Explain to the complainant that as Civil Rights Coordinator, you were chosen because you are a neutral third party, an objective fact finder who is not associated with the case or even the program in question. Your duty as a discrimination complaint investigator is not to protect the county or to be the complainant's advocate; your duty as an investigator is to uncover enough evidence to determine whether or not the complainant was discriminated against.
In unusual circumstances, such as when you as the Civil Rights Coordinator are included in the allegations of the complaint, please discuss the situation with your CRB analyst for other possible arrangements. You can always refer complainants to the Civil Rights Bureau or to the appropriate federal agency; keep in mind that complaints are always referred to the most local level possible for resolution or investigation so the complaint will likely come back to your office for action.

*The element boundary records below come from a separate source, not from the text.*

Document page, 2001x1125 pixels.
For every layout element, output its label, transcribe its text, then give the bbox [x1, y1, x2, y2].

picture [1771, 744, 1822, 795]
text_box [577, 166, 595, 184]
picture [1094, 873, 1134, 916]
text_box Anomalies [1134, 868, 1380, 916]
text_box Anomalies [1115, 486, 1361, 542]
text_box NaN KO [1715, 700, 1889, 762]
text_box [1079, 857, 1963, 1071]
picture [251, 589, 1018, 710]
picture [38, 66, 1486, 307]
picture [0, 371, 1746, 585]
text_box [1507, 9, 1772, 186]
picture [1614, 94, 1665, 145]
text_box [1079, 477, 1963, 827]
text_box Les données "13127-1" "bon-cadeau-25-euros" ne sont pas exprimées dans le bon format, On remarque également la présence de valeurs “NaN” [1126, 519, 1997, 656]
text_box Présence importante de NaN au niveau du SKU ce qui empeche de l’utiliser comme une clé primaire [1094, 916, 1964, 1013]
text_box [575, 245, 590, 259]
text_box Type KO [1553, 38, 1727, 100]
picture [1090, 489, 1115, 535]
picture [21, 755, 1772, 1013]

USDA regulations at 7 CFR 275.5(b)(1) set the frequency for compliance reviews. Large counties must be reviewed every year, medium every two years, and small every three years. Large counties are those that have a Food Stamps caseload of 25,000 households or more. Medium counties have 5,001 to 24,999 FS households, and small counties have 5,000 and below.
You don't need to do anything special to prepare! You have been implementing and overseeing civil rights requirements in your department all year long, and the compliance review is a chance for CRB to see what a great job you've done. It's also a chance for you to ask questions about those issues that may seem particularly troublesome, and to receive first-hand technical assistance on those tricky aspects of civil rights compliance. If you have further concerns, please be sure to call your CRB analyst.

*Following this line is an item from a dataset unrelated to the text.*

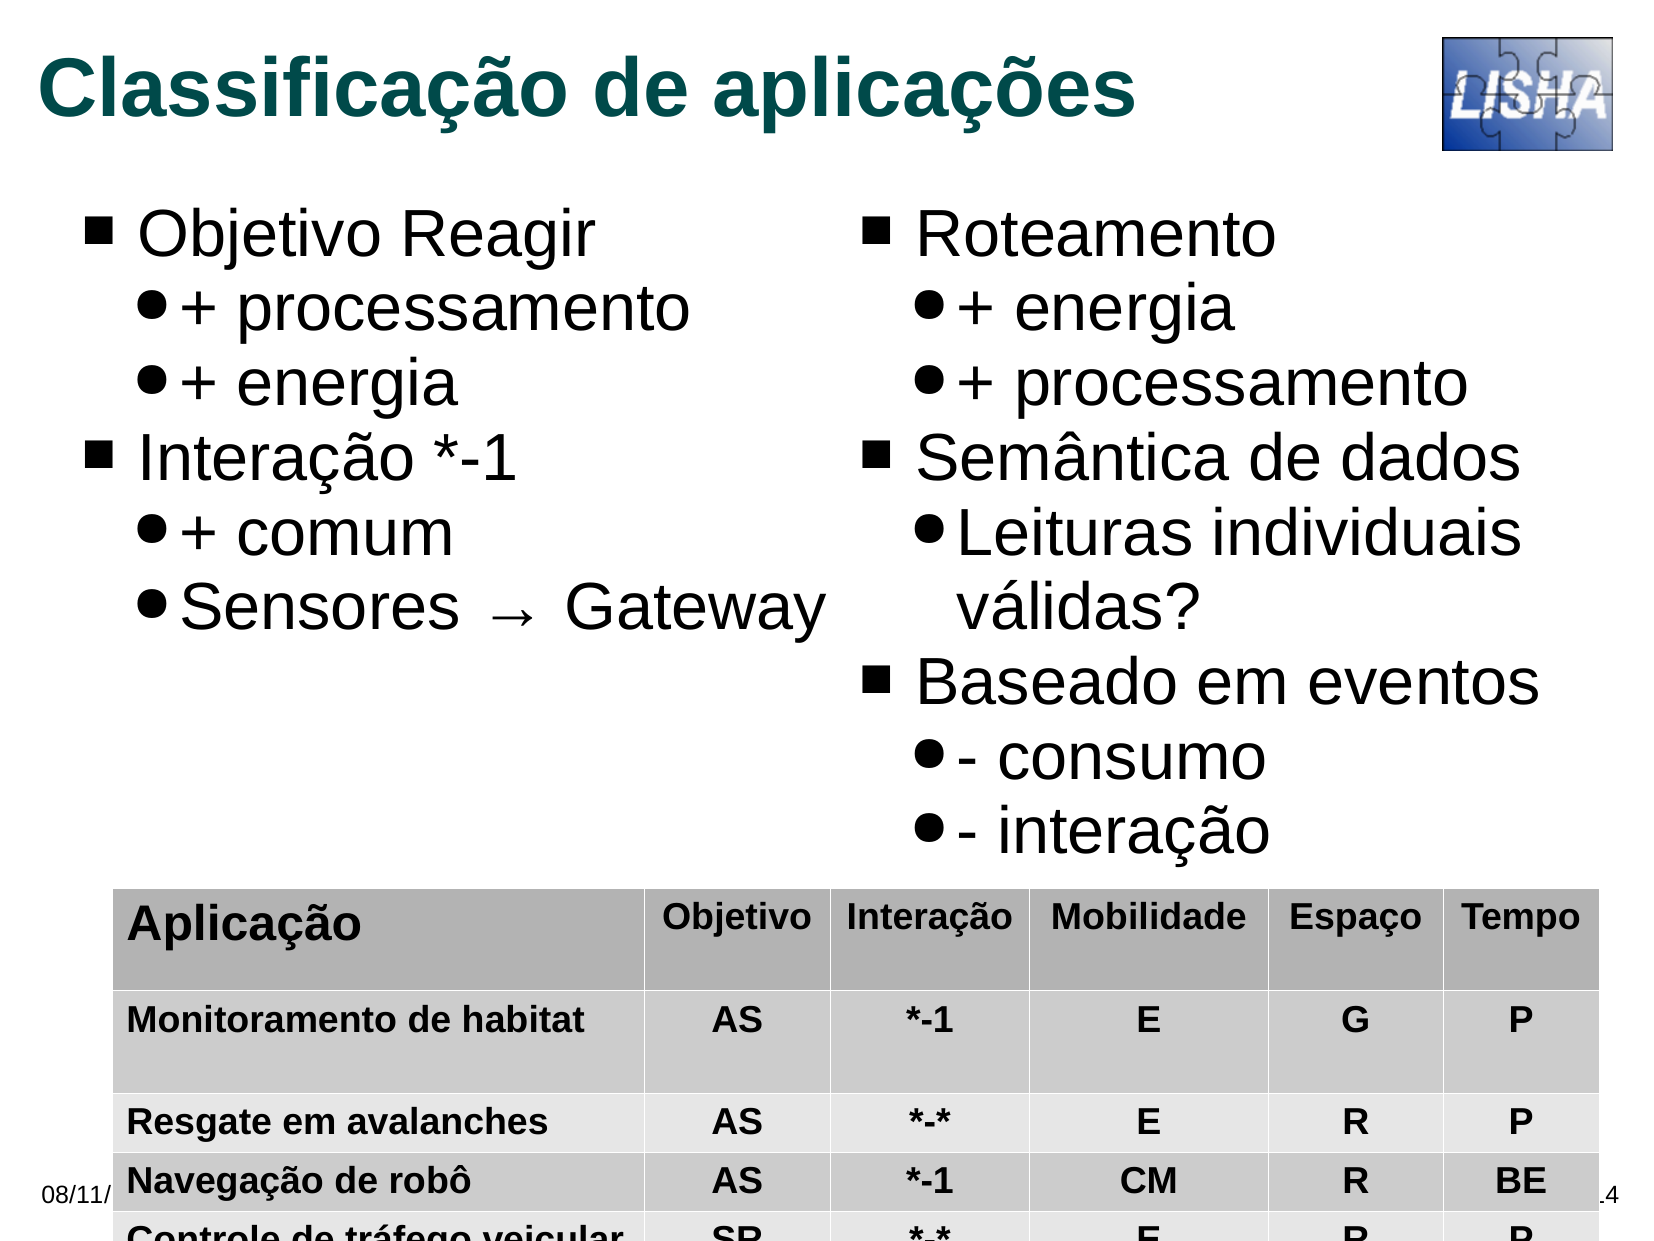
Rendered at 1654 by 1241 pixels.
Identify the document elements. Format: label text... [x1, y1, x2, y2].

Several weeks before your compliance review, your CRB analyst will get in touch with you to make arrangements for the compliance review visit, including arranging case reviews, program manager surveys, facility disability access inspections, contracts review, reconciling your discrimination complaint log with our state log, and interviews with some public contact staff.
This is a review conducted outside of the mandated frequency schedule, generally unannounced, to follow up on the compliance review corrective action plan, checking to ensure corrections were made in accordance with the corrective action plan. Repeat findings (from prior reviews) reported in the regular compliance reviews and/or a large number of corrective actions needed as a result of a current review are the main reasons for a monitoring review. Division 21-201.32 explains more detail about these special reviews.